TEXT SHOWN:

▼

Re: Re: Re: Re: Filtering by value in Reducer

Posted by Peter Ruch <ru...@gmail.com>.

Hi,

No, I did not create any custom logs, I was only looking through the 
"standard" logs.
I just started out with Hadoop and did not think of explicitly logging 
that part of the code,
as I thought that I am simply missing a small detail that someone of you 
might spot.

But I will definitely look into the custom logging and post my findings.

@ Shahab and Drake: Thank you very much for your help.


Best,
Peter


On 12.05.2015 14:57, Shahab Yunus wrote:
>
> Have you tried explicitly printing or logging in you reducer around 
> the code that compares and then outputs the values? Maybe that will 
> give you a clue that what is happening? Debug the threshold value that 
> you get in the reducer and whether that is what you have set or not 
> (in case of when you set it to greater than -1)?
>
> You can also try to use compare method for comparing IntWritables 
> though I doubt that would make any difference.

▲

TO-DO ITEM A: Count the lines in the records that contain the string "Employee", treating case as significant. Reply with the number only.

Stored data
▼

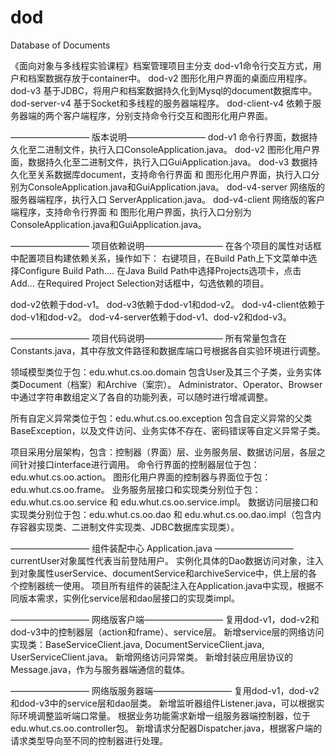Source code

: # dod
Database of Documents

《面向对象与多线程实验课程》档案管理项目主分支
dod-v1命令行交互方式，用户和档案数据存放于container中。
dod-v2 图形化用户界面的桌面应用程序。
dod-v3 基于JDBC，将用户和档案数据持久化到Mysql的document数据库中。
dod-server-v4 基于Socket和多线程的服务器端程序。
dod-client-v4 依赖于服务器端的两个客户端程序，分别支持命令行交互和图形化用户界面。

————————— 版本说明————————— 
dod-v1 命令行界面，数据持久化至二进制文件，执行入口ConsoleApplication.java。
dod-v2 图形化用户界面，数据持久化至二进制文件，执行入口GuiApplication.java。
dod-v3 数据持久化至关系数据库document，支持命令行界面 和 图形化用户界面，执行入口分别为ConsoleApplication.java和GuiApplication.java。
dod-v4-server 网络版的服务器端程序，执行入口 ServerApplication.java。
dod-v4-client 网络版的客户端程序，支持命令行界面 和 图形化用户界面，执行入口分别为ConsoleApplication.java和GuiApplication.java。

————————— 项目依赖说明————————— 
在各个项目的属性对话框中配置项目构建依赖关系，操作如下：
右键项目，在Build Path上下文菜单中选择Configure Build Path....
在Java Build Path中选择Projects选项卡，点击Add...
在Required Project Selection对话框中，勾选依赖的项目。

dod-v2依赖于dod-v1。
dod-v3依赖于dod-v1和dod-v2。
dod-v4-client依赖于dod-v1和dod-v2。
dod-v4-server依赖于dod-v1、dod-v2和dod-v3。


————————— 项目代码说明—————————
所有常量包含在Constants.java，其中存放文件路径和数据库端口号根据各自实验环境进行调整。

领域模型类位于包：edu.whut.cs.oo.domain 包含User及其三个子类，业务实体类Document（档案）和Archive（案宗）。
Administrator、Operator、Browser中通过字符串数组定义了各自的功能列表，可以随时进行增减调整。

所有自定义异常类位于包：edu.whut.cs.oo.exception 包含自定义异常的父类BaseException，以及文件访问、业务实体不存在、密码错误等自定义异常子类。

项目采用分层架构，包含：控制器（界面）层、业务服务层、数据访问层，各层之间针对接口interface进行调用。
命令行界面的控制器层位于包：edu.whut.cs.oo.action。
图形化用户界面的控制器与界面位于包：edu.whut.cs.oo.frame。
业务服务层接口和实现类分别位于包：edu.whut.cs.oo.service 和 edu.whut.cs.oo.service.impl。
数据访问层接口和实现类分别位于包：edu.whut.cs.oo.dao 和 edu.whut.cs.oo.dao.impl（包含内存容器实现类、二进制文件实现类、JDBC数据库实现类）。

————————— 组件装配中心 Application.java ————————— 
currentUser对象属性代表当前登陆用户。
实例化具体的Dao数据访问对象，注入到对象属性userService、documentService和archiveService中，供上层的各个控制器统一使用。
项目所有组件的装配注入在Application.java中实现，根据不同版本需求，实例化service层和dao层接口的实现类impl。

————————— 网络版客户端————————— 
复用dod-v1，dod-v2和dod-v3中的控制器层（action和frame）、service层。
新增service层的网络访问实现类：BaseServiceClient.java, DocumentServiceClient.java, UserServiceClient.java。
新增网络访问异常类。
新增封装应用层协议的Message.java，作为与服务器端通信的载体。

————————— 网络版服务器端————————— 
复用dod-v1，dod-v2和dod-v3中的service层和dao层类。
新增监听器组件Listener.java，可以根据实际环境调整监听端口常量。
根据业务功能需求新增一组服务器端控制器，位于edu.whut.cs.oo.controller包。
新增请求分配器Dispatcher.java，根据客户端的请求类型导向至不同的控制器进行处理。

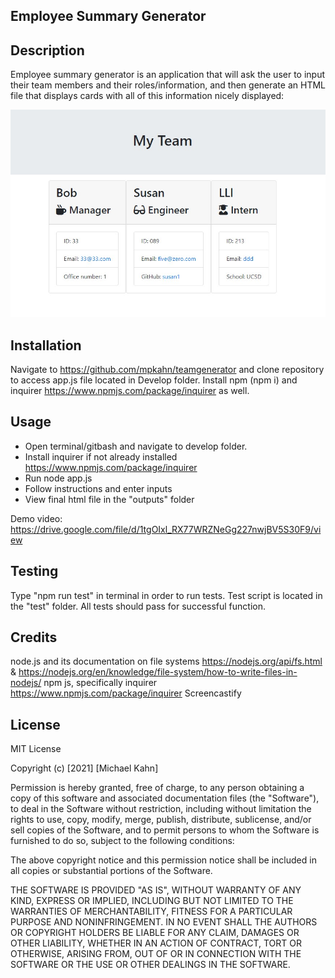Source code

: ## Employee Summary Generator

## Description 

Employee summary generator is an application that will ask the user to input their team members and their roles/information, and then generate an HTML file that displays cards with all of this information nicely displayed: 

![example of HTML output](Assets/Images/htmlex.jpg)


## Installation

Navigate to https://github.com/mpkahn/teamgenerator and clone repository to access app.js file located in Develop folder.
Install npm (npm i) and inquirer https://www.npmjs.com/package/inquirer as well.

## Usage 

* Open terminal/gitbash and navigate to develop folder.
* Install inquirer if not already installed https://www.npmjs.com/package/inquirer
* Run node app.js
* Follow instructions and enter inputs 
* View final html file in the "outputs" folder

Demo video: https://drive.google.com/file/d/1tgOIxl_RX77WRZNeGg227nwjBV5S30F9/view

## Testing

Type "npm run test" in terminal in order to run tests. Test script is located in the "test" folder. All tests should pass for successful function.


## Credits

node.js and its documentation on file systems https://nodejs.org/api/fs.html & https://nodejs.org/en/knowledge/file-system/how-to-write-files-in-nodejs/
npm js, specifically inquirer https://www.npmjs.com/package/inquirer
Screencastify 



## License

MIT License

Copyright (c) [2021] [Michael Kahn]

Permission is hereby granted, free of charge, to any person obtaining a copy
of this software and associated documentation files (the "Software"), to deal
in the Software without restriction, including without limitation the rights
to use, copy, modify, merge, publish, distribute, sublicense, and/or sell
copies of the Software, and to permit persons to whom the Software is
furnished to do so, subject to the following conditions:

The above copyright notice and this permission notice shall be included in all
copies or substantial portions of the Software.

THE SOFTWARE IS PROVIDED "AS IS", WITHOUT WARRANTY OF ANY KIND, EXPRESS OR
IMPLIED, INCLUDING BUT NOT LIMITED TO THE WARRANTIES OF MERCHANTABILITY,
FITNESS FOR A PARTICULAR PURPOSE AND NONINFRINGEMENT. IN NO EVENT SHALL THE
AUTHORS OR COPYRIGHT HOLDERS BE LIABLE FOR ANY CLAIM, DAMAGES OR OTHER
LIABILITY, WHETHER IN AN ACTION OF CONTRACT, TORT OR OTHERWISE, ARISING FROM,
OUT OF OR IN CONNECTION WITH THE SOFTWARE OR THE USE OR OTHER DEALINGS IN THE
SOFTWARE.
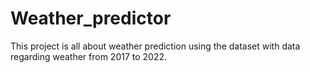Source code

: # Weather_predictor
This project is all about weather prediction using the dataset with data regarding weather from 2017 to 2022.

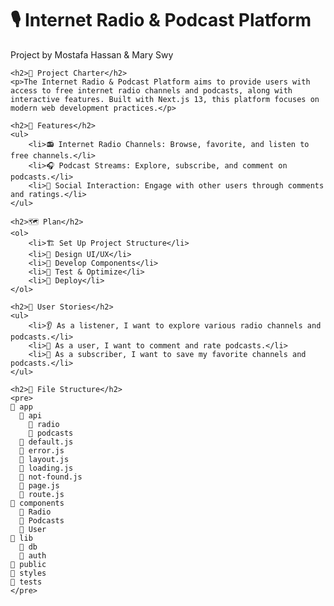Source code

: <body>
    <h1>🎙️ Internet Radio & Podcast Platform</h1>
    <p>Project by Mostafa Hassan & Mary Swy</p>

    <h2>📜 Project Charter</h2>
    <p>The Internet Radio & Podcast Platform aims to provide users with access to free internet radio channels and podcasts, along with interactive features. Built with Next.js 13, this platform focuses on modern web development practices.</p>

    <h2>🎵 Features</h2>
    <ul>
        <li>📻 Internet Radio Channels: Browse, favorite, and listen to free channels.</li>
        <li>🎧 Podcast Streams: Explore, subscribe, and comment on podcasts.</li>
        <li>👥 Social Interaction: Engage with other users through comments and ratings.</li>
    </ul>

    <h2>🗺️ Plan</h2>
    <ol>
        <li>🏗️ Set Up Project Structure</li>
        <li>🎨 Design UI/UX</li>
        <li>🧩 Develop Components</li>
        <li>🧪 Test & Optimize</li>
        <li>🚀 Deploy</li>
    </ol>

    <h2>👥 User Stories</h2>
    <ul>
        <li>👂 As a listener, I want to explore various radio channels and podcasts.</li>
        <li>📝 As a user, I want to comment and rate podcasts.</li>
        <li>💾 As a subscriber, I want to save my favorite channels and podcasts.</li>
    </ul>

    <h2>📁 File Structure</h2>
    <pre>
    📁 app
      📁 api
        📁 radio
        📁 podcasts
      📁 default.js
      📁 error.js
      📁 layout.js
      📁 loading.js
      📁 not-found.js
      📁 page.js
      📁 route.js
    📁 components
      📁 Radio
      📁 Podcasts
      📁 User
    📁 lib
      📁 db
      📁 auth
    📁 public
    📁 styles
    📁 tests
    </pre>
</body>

▲
▼

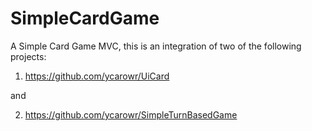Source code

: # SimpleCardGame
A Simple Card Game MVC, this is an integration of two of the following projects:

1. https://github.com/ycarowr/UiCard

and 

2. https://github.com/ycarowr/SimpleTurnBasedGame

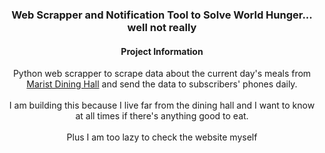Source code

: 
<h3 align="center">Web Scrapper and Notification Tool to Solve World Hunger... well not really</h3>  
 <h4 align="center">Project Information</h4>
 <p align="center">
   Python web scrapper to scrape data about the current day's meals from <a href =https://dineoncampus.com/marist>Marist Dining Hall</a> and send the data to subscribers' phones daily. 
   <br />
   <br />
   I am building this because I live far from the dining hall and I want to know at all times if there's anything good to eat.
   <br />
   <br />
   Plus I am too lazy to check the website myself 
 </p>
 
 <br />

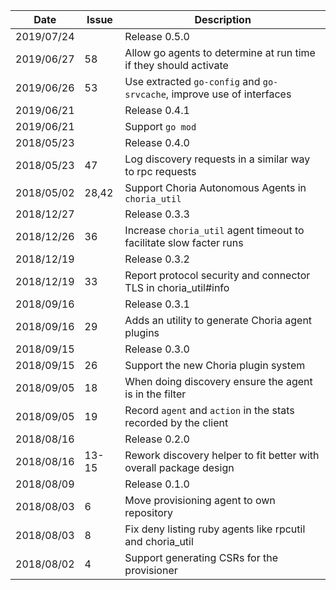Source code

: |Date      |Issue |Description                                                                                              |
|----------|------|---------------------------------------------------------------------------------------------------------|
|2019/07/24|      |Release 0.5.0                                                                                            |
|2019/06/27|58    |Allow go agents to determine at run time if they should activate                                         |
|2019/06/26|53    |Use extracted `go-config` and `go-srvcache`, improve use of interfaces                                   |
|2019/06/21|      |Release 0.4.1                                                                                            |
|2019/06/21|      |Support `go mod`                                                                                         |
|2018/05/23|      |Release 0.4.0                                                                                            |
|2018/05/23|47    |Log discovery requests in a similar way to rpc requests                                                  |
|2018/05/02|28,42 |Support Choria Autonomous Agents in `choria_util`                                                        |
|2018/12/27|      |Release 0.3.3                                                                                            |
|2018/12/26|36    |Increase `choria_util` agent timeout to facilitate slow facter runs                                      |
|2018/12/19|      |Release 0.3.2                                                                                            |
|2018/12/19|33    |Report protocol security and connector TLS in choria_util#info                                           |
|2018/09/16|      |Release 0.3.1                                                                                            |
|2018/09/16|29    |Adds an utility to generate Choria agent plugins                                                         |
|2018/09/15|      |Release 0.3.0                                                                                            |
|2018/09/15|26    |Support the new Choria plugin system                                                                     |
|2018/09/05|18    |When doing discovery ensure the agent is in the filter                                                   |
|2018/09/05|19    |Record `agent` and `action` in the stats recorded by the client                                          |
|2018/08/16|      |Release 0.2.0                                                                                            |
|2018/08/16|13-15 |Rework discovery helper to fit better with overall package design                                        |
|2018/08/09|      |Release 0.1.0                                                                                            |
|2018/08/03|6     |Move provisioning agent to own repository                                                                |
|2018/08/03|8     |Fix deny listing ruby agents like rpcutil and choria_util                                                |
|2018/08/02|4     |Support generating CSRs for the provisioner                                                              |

▲
▼

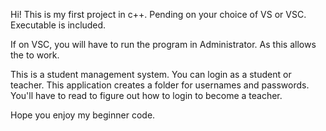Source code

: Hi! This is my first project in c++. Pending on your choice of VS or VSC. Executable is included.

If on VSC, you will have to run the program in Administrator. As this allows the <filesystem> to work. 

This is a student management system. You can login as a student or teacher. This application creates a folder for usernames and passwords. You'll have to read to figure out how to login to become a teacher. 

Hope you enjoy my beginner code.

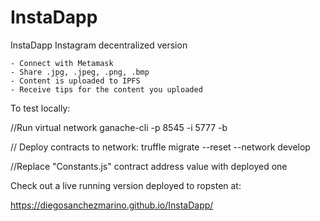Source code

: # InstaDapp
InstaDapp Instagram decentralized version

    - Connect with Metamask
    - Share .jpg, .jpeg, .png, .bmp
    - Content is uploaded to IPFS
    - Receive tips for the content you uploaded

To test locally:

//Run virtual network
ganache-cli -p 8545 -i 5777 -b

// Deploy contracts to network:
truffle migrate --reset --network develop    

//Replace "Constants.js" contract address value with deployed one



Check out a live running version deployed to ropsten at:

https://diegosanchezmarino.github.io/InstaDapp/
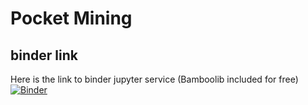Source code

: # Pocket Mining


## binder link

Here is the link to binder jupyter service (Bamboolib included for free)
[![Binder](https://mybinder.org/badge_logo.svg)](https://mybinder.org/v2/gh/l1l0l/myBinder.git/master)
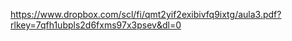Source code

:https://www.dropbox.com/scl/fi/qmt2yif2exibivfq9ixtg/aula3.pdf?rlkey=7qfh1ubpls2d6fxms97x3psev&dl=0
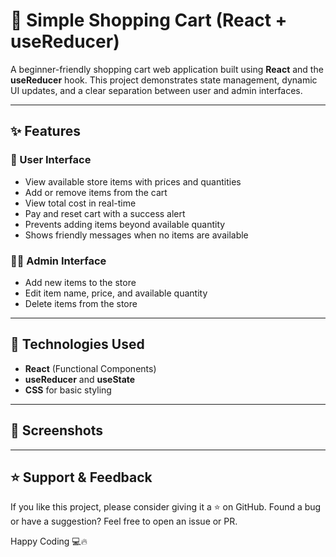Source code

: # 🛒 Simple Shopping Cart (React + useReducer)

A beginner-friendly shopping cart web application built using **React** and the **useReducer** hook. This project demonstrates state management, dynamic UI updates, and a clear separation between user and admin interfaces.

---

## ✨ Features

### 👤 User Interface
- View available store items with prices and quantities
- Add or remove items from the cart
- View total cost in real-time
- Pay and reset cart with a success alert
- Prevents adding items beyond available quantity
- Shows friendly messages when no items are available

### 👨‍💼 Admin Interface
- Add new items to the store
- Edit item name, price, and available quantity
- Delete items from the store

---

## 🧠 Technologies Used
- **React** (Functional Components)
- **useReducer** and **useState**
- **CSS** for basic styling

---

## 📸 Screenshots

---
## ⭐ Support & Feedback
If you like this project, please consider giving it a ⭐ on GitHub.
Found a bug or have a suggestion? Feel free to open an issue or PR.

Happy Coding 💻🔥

▲

TO-DO ITEM B: Continue the forum post about filtering by value in a reducer from the point where it stops.

EXERCISE ANSWER A: 2

EXERCISE ANSWER B:
>
> Shahab
>
> On May 12, 2015 8:17 AM, "Peter Ruch" <rutschifengga@gmail.com 
> <ma...@gmail.com>> wrote:
>
>     Hi,
>
>     I already skimmed through the logs but I could not find anything
>     special.
>
>     I am just really confused why I am having this problem.
>
>     If the Iterable<...> for a specific key contains all of the
>     observed values - and it seems to do so
>     otherwise the program wouldn't work correctly in the standard case
>     with [[ threshold = -1 ]] -
>     it should also work when I only write the key-value pairs to the
>     output file that suffice the condition [[ sum > threshold ]].
>
>     Did I miss something? Maybe I have to handle these cases in a
>     specific way, but I did not find anything about that online.
>
>
>     Thank you for your help,
>
>     Peter
>
>
>
>     On 12.05.2015 12:35, Drake민영근 wrote:
>>     Hi, Peter
>>
>>     The missing records, they are just gone without no logs? How
>>     about your reduce tasks logs?
>>
>>     Thanks
>>
>>     Drake 민영근 Ph.D
>>     kt NexR
>>
>>     On Tue, May 12, 2015 at 5:18 AM, Peter Ruch
>>     <rutschifengga@gmail.com <ma...@gmail.com>> wrote:
>>
>>         Hello,
>>
>>         sum and threshold are both Integers.
>>         for the threshold variable I first add a new resource to the
>>         configuration - conf.addResource( ... );
>>
>>         later I get the threshold value from the configuration.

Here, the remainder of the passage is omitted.